(Beginning of Text segment)
But he admitted that there were some 'bad apples' in the trade which were guilty of selling watered-down booze to their customers. He said: "We know that the council is going to do checks like this. We're in a very regulated industry and we want to stamp out bad practice. "Hopefully, responsible members of the association know this sort of thing is happening. It's on their own heads if they fall foul of the law. "We want our customers to feel safe; we don't want our customers to feel ripped off."

Police spoke to door staff at a number of venues and found that all had completed the correct licensing paperwork. Officers also watched taxi ranks closely, checking that they were only used by hackney carriages. Other drivers stopping in these ranks risk a £30 fine. Sergeant Martin Worthington from Charles Cross police station, said: "The ranks in the city can get busy at peak times and the hackney drivers can get people home quicker if the ranks aren't clogged up with other types of vehicle.

"Getting people home smoothly, without unnecessary aggravation, leads to a better night out for everyone," he added. The council spokeswoman said that although licence breaches were discovered, the operation had been viewed positively by both businesses and customers.

Edward Sears, chairman of the Plymouth Licensed Taxi Association, said that the operation was important, but he questioned whether it should have been carried out on a busy Saturday night. He said: "More than 20 per cent of vehicles getting stop notices sounds bad, but it depends what officers were picking them up for.
(End of Text segment)
**Exercise set**
1) In the article on the Plymouth licensing checks, what fine do other drivers risk if they stop in the taxi ranks?
2) Quote the stretch of the article on the Plymouth licensing checks from "Edward Sears, chairman" through "them up for.".
3) Continue the article on the Plymouth licensing checks from the point where it stops.
(Beginning of Listed entries)
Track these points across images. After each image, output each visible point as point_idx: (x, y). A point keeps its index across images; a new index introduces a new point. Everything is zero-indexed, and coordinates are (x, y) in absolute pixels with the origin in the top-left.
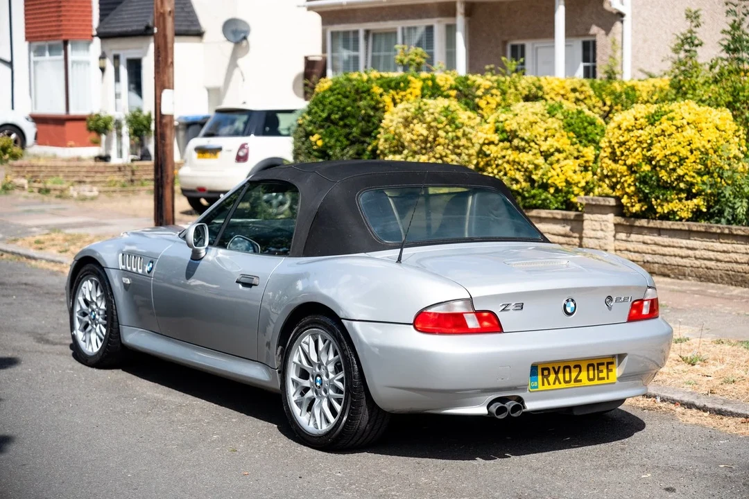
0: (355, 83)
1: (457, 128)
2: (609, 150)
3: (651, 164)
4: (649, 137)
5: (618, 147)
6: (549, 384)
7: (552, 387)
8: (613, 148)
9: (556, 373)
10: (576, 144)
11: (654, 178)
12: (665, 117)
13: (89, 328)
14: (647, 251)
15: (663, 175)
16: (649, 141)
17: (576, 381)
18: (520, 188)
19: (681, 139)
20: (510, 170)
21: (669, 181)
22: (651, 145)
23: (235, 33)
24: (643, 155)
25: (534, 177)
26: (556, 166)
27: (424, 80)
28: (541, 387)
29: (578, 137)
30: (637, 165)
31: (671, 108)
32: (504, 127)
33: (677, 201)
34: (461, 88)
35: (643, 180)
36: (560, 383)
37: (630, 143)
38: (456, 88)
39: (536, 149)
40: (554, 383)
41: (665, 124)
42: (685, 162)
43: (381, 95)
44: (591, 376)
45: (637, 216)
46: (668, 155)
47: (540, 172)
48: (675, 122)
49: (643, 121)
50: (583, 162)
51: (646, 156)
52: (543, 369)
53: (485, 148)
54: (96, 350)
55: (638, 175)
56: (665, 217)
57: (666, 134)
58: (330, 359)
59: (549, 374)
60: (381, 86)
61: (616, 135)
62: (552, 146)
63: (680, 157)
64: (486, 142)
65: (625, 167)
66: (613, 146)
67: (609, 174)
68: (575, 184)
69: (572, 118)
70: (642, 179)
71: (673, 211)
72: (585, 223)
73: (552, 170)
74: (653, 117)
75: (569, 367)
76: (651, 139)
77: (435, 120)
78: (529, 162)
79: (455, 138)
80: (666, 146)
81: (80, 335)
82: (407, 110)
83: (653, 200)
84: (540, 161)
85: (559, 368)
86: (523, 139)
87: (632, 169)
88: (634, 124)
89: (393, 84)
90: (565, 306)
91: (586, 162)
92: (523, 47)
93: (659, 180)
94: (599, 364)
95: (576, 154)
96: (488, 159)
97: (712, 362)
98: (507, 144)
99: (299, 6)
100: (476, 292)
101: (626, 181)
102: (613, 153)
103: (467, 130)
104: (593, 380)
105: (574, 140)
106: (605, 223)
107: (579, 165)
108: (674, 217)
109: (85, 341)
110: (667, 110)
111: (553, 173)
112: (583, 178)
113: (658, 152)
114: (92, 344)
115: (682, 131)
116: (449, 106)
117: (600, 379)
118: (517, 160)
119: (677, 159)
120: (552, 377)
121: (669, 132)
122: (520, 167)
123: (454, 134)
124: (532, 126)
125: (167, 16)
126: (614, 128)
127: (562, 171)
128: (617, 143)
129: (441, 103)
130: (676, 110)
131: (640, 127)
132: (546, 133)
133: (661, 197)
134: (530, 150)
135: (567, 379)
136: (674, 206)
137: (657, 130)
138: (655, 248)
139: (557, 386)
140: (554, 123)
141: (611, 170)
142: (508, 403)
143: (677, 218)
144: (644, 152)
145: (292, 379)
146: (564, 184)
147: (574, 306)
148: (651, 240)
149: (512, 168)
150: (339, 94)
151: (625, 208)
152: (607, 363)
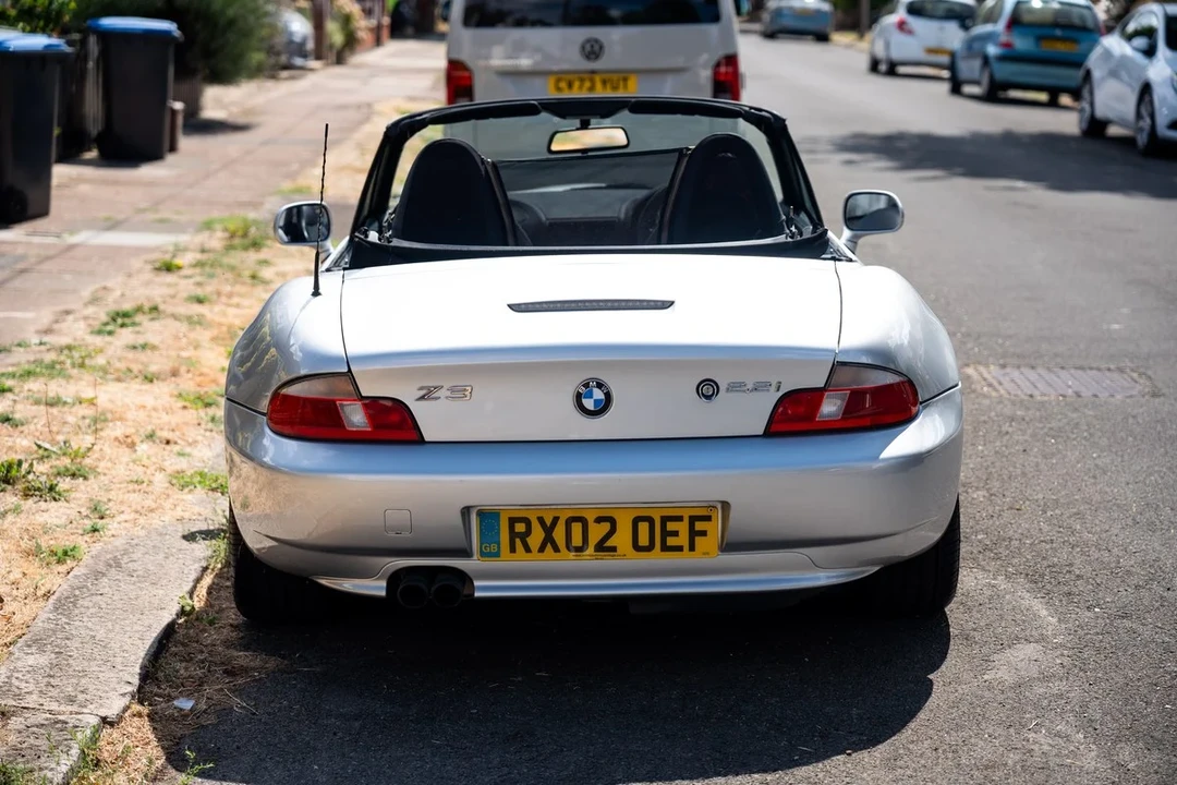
6: (528, 550)
7: (534, 556)
9: (548, 529)
17: (602, 547)
28: (505, 556)
36: (556, 549)
40: (542, 549)
52: (513, 521)
59: (529, 530)
75: (582, 520)
85: (556, 520)
90: (579, 397)
94: (667, 519)
104: (647, 549)
117: (665, 548)
120: (536, 537)
147: (602, 397)
152: (690, 517)
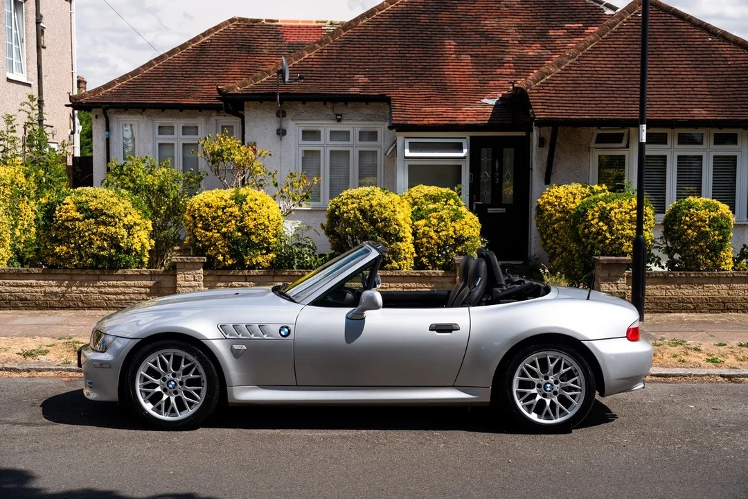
3: (243, 232)
5: (212, 220)
10: (143, 218)
11: (245, 241)
15: (253, 238)
18: (108, 254)
21: (256, 242)
22: (242, 218)
25: (121, 244)
26: (135, 236)
30: (230, 233)
32: (87, 207)
33: (261, 256)
35: (237, 243)
37: (223, 217)
39: (119, 223)
46: (259, 225)
47: (125, 241)
49: (231, 202)
51: (239, 226)
55: (231, 239)
57: (253, 210)
61: (210, 211)
63: (264, 225)
65: (219, 235)
66: (208, 219)
71: (258, 263)
72: (178, 276)
74: (238, 199)
76: (242, 214)
78: (117, 233)
83: (245, 256)
87: (225, 236)
88: (224, 204)
93: (249, 241)
95: (144, 226)
96: (71, 232)
98: (92, 220)
101: (221, 244)
102: (208, 224)
105: (141, 215)
106: (197, 275)
108: (259, 267)
111: (134, 241)
113: (249, 223)
118: (103, 232)
119: (262, 227)
122: (106, 238)
131: (229, 206)
132: (125, 211)
133: (250, 254)
134: (116, 224)
136: (259, 259)
144: (237, 223)
145: (517, 390)
146: (140, 249)
149: (99, 239)
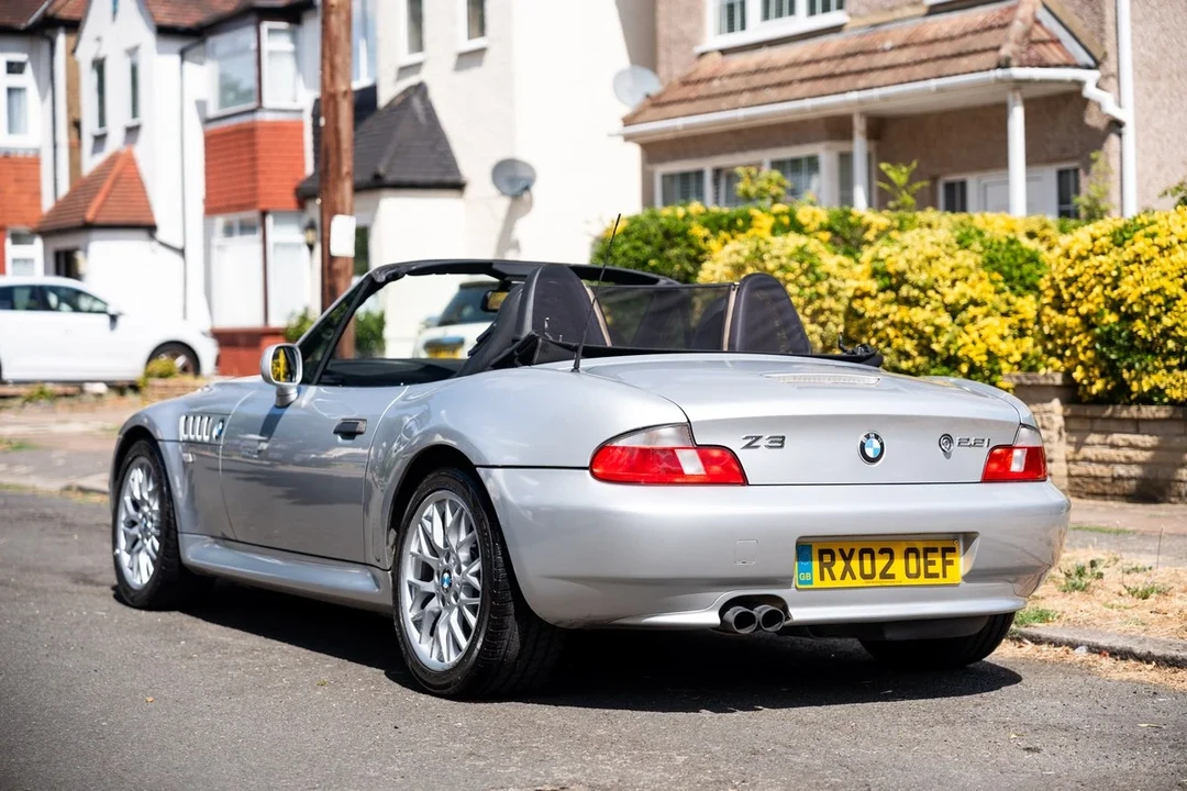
0: (663, 221)
1: (818, 279)
2: (1051, 293)
3: (1119, 312)
4: (1115, 267)
5: (1067, 287)
6: (833, 578)
7: (838, 583)
8: (1056, 287)
9: (847, 559)
10: (1004, 291)
11: (1124, 334)
12: (1142, 232)
13: (139, 545)
14: (1117, 459)
15: (1140, 327)
16: (1114, 273)
17: (884, 575)
18: (913, 366)
19: (1168, 267)
20: (897, 337)
21: (1150, 339)
22: (1117, 279)
23: (512, 181)
24: (1105, 296)
25: (935, 347)
26: (969, 327)
27: (776, 215)
28: (817, 583)
29: (1006, 281)
30: (1096, 315)
31: (1151, 219)
32: (885, 267)
33: (1164, 371)
34: (837, 228)
35: (1107, 339)
36: (854, 578)
37: (1084, 279)
38: (830, 229)
39: (936, 300)
40: (843, 577)
41: (1141, 244)
42: (1175, 305)
43: (706, 239)
44: (913, 570)
45: (1101, 400)
46: (1147, 295)
47: (944, 339)
48: (1157, 240)
49: (1105, 241)
50: (1016, 322)
51: (1110, 298)
52: (822, 553)
53: (856, 304)
54: (146, 579)
55: (1098, 331)
56: (1145, 399)
57: (1143, 260)
58: (461, 540)
59: (833, 559)
60: (705, 225)
61: (1063, 267)
62: (964, 295)
63: (1166, 296)
64: (859, 293)
65: (1077, 320)
66: (1058, 285)
67: (1053, 332)
68: (1002, 358)
69: (997, 250)
70: (1105, 338)
71: (1157, 387)
73: (964, 335)
74: (1121, 234)
75: (871, 552)
76: (1118, 269)
77: (781, 267)
78: (926, 322)
79: (814, 297)
80: (1142, 280)
81: (125, 559)
82: (738, 253)
83: (1124, 371)
84: (944, 319)
85: (852, 551)
86: (915, 286)
87: (1088, 322)
88: (1090, 247)
89: (725, 221)
90: (863, 446)
91: (1022, 321)
92: (963, 184)
93: (1132, 336)
94: (927, 551)
95: (1004, 308)
96: (861, 321)
97: (1178, 595)
98: (891, 295)
99: (610, 135)
100: (698, 413)
101: (1079, 342)
102: (1058, 297)
103: (836, 284)
104: (917, 576)
105: (1001, 285)
106: (1049, 415)
107: (1010, 327)
108: (1161, 400)
109: (131, 569)
110: (1146, 223)
111: (965, 339)
112: (1017, 348)
113: (1130, 289)
114: (141, 571)
115: (1170, 255)
116: (805, 246)
117: (928, 576)
118: (907, 320)
119: (1160, 300)
120: (839, 565)
121: (1147, 258)
122: (911, 332)
123: (813, 290)
124: (930, 264)
125: (340, 98)
126: (1059, 257)
127: (980, 336)
128: (1064, 279)
129: (794, 240)
130: (1161, 222)
131: (1099, 251)
132: (954, 275)
133: (1137, 365)
134: (928, 303)
135: (868, 571)
136: (1160, 379)
137: (1128, 254)
138: (1131, 453)
139: (848, 581)
140: (967, 259)
141: (1056, 327)
142: (758, 609)
143: (1166, 400)
144: (1107, 292)
145: (409, 582)
146: (985, 358)
147: (879, 447)
148: (1124, 440)
149: (899, 334)
150: (638, 238)
151: (1081, 388)
152: (943, 549)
(End of Listed entries)
**Results of the exercise**
1) A £30 fine.

2)
Edward Sears, chairman of the Plymouth Licensed Taxi Association, said that the operation was important, but he questioned whether it should have been carried out on a busy Saturday night. He said: "More than 20 per cent of vehicles getting stop notices sounds bad, but it depends what officers were picking them up for.

3)
"If it was cosmetic stuff, I don't think the vehicle should be taken off the road. If the vehicle's dangerous, it shouldn't be on the road. "I agree with what they're doing but, of all the nights to do it, why on a Saturday when everybody's out looking for a taxi to come home?" He added some taxis could be deemed to be unsafe, but the vast majority were roadworthy. He said: "I've only got to hear a rattle and I put my vehicle in the garage to find out what's wrong, but not everybody is the same.

"There are vehicles out there which we look at and think, 'They shouldn't be on the road.' "However, 99 per cent of the fleet are good and the guys look after their vehicles."

Crownhill Taxis boss Andy Wheeler said one of his drivers had been ordered off the road for three hours because insurance documents were not in his car. He said this proved stop notices were issued for a host of reasons, and not just because vehicles were unroadworthy.

Mr Wheeler said: "If a driver wasn't wearing his badge, the officers would have put a stop notice on his vehicle. "It's a paperwork issue, as well as a safety issue. "Twenty per cent isn't good, but if you pulled over the general public I'm sure the proportion would be a lot higher than that."